On why you became involved in the provision of abortion in the first place
I became aware of the strength of feeling that women had, when my own housemaid [became pregnant and] I told to go home and tell her parents. She didn’t tell her parents, went to a native doctor, came back to Enugu, started vomiting blood and was dead within half an hour. She was 17 years old. It was shocking.
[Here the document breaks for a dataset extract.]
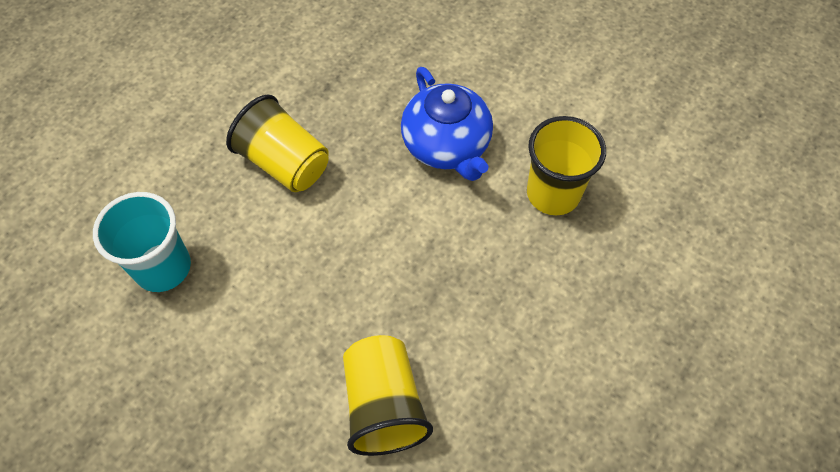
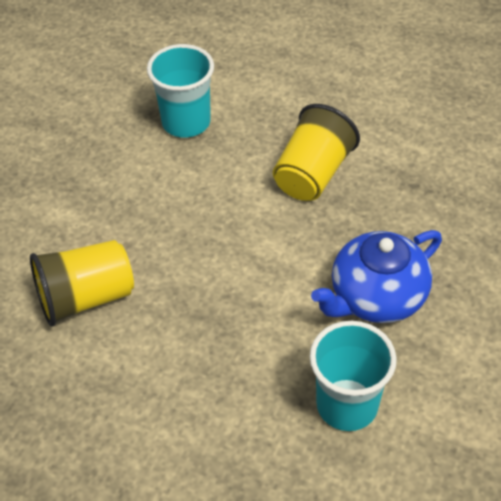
camera: 80 degrees right, 10 degrees down
yellow cup [527,116,606,215] -> turquoise cup [310,321,397,431]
We were taught abortion was wrong and I hadn’t questioned that. But when I saw these young women coming in having taken this native medicine and just dying of organ failure, it really did affect me.
On the effect of the Abortion Act 1967
Abortion had been the leading cause of maternal mortality [pregnant to 6 weeks post-birth] from the mid 50s until after the Act was brought in. Then it declined. In the last decade we have only had one death….I would argue that the 67 Act was one of the most important public health measures of the last century. So the battle about maternal mortality has been won. But this is about the human rights aspect. Women are autonomous beings; they should have control over their own lives.
On whether you think the BMA will adopt a policy of supporting decriminalising abortion, and whether you think the law will change.
I think it’s a long term thing….If the ARM agreed to support the BMA having a policy to support decriminalisation of abortion I would be very pleased, but I don’t expect that [the law change] to happen overnight.
[If the BMA was to agree such a policy] Parliament does take notice of the people who deal with a particular issue, I think it would be very positive, but I’m not holding my breath.
On the ‘pro-life’ lobby
Quite a lot of high profile abortionists like Ronald Reagan for example, weren’t at all anti-war. So it’s a misnomer to say that they are pro-life. Often they are against using contraception, they are against assisted conception, and you could say that assisted conception is a pro-life issue.